→ **Records excerpted from a collection**
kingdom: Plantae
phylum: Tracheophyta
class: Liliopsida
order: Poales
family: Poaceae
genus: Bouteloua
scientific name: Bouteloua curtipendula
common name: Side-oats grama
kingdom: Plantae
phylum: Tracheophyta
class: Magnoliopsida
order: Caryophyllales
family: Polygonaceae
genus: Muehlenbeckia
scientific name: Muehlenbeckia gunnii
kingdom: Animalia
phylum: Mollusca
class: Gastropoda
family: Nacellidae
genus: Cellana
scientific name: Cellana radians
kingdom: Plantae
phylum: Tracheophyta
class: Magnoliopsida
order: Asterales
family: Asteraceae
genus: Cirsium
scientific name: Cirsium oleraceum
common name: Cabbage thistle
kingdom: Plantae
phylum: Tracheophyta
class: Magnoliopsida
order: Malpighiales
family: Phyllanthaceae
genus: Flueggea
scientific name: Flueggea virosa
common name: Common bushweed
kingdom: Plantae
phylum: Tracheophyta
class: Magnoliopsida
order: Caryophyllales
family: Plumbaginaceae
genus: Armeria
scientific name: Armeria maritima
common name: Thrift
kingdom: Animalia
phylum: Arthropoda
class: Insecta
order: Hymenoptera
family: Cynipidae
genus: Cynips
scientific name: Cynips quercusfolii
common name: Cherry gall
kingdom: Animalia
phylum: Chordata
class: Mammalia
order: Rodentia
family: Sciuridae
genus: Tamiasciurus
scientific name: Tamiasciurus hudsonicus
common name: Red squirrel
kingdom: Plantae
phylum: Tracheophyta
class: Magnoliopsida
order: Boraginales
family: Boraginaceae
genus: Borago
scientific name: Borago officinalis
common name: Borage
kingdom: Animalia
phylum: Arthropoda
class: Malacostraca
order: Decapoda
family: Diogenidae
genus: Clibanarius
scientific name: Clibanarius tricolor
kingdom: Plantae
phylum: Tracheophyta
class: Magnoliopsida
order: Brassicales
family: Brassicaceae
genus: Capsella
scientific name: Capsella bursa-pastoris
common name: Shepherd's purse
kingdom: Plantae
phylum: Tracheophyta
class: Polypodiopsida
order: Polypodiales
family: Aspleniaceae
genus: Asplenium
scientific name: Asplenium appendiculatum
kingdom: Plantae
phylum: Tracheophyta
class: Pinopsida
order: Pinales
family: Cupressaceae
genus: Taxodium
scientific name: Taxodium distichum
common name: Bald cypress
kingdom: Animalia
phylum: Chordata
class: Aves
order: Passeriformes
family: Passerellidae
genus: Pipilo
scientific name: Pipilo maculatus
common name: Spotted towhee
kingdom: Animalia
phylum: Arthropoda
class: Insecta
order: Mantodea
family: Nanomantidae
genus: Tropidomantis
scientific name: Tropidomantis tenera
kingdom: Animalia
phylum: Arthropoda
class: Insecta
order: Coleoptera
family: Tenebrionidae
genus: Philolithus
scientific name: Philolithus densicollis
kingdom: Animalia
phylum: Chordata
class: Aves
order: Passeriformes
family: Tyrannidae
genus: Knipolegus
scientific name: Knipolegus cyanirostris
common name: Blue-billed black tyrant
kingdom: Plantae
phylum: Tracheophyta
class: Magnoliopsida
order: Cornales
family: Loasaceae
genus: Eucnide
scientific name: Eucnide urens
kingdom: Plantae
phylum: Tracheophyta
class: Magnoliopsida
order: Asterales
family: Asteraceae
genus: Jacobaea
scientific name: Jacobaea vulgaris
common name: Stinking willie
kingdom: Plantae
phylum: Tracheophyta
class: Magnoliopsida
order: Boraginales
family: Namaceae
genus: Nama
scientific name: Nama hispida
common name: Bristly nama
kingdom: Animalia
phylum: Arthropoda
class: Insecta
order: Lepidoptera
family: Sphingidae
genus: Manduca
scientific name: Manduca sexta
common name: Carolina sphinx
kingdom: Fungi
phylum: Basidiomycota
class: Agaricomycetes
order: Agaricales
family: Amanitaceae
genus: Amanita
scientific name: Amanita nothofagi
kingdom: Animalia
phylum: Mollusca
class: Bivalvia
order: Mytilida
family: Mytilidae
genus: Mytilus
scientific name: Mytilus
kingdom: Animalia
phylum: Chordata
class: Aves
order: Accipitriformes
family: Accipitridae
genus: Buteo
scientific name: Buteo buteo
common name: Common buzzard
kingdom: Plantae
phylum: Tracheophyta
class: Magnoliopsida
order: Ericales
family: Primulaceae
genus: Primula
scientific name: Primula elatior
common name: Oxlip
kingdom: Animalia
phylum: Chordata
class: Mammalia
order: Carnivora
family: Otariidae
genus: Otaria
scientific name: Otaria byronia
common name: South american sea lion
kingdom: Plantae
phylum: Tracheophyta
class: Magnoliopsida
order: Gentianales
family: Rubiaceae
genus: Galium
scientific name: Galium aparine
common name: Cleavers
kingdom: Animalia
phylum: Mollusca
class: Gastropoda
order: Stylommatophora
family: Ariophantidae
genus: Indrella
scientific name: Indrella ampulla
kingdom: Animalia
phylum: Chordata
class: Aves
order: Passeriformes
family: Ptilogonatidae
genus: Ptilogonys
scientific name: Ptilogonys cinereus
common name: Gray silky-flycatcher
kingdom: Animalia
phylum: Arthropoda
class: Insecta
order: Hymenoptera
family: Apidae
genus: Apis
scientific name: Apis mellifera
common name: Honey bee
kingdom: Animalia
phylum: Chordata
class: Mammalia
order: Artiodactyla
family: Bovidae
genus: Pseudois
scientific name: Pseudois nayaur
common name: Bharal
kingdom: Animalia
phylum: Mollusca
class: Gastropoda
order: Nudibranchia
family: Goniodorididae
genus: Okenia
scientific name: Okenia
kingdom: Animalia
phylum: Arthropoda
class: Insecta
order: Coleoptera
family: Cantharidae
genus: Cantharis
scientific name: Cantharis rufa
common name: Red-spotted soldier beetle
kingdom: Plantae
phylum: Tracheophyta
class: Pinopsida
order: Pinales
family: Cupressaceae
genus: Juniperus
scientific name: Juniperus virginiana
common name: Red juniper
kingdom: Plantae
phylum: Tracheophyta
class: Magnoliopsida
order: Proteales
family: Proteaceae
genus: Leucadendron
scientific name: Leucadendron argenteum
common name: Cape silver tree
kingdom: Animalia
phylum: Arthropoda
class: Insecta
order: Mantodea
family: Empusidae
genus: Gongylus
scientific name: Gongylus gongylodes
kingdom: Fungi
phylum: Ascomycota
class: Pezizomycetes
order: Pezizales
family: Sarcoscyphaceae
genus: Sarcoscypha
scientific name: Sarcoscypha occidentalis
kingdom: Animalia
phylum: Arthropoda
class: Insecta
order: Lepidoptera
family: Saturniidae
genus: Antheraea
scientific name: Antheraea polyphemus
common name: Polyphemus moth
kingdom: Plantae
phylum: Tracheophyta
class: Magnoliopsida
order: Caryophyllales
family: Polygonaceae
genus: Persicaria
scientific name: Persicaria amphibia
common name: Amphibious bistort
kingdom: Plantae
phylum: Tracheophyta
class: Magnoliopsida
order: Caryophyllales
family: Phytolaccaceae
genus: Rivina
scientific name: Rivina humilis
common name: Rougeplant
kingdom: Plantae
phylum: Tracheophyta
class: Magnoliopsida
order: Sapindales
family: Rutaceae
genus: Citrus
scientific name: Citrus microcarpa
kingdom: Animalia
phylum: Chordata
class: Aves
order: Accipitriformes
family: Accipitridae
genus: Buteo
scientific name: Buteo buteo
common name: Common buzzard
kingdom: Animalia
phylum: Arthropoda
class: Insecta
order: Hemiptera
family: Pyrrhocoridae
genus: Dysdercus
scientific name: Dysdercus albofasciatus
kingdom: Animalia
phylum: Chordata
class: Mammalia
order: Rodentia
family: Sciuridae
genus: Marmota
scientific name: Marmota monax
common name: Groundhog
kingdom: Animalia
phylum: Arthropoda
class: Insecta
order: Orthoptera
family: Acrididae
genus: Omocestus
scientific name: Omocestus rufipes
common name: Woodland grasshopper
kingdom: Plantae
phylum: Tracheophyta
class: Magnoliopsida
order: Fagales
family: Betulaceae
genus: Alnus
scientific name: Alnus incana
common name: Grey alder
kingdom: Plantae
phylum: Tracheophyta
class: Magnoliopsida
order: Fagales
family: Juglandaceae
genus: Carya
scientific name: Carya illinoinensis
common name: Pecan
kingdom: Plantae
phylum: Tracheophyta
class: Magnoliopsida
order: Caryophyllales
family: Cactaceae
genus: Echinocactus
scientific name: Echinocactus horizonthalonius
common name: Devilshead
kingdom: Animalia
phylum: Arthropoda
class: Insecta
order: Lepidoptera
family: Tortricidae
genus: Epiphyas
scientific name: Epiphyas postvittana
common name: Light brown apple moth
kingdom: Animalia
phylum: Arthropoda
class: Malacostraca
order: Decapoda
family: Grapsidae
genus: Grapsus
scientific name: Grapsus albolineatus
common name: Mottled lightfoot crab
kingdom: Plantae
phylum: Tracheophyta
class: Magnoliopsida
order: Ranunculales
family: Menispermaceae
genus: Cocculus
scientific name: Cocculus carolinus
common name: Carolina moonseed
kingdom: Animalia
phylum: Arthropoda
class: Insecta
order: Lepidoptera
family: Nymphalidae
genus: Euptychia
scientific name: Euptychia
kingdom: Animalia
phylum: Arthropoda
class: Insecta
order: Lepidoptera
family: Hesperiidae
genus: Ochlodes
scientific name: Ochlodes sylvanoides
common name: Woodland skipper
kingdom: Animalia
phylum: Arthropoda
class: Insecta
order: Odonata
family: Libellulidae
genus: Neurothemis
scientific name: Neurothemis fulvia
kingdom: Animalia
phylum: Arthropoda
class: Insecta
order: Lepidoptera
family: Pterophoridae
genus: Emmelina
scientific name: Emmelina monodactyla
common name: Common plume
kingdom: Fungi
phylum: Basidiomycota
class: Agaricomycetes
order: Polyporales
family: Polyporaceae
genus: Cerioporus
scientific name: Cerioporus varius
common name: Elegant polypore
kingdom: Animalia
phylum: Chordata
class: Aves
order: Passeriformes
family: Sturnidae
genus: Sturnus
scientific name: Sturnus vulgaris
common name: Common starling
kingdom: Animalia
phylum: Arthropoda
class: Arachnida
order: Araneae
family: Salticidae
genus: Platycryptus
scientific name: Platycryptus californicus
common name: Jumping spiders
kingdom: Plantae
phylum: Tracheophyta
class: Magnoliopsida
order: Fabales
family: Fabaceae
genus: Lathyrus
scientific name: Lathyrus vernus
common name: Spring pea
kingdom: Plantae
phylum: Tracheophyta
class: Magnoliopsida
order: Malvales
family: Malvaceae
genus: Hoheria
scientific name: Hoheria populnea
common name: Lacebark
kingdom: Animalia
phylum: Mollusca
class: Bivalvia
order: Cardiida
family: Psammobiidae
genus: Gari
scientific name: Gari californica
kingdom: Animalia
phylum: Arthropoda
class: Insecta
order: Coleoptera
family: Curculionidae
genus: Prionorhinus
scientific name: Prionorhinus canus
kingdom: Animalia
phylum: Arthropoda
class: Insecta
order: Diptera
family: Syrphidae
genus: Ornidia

→ **Work to do**
Print the lines of the data above verbatim, starting with the line that contains "genus: Rivina" and continuing through the line that contains "scientific name: Cocculus carolinus", with both of those lines included and nothing else.

→ **Completed task**
genus: Rivina
scientific name: Rivina humilis
common name: Rougeplant
kingdom: Plantae
phylum: Tracheophyta
class: Magnoliopsida
order: Sapindales
family: Rutaceae
genus: Citrus
scientific name: Citrus microcarpa
kingdom: Animalia
phylum: Chordata
class: Aves
order: Accipitriformes
family: Accipitridae
genus: Buteo
scientific name: Buteo buteo
common name: Common buzzard
kingdom: Animalia
phylum: Arthropoda
class: Insecta
order: Hemiptera
family: Pyrrhocoridae
genus: Dysdercus
scientific name: Dysdercus albofasciatus
kingdom: Animalia
phylum: Chordata
class: Mammalia
order: Rodentia
family: Sciuridae
genus: Marmota
scientific name: Marmota monax
common name: Groundhog
kingdom: Animalia
phylum: Arthropoda
class: Insecta
order: Orthoptera
family: Acrididae
genus: Omocestus
scientific name: Omocestus rufipes
common name: Woodland grasshopper
kingdom: Plantae
phylum: Tracheophyta
class: Magnoliopsida
order: Fagales
family: Betulaceae
genus: Alnus
scientific name: Alnus incana
common name: Grey alder
kingdom: Plantae
phylum: Tracheophyta
class: Magnoliopsida
order: Fagales
family: Juglandaceae
genus: Carya
scientific name: Carya illinoinensis
common name: Pecan
kingdom: Plantae
phylum: Tracheophyta
class: Magnoliopsida
order: Caryophyllales
family: Cactaceae
genus: Echinocactus
scientific name: Echinocactus horizonthalonius
common name: Devilshead
kingdom: Animalia
phylum: Arthropoda
class: Insecta
order: Lepidoptera
family: Tortricidae
genus: Epiphyas
scientific name: Epiphyas postvittana
common name: Light brown apple moth
kingdom: Animalia
phylum: Arthropoda
class: Malacostraca
order: Decapoda
family: Grapsidae
genus: Grapsus
scientific name: Grapsus albolineatus
common name: Mottled lightfoot crab
kingdom: Plantae
phylum: Tracheophyta
class: Magnoliopsida
order: Ranunculales
family: Menispermaceae
genus: Cocculus
scientific name: Cocculus carolinus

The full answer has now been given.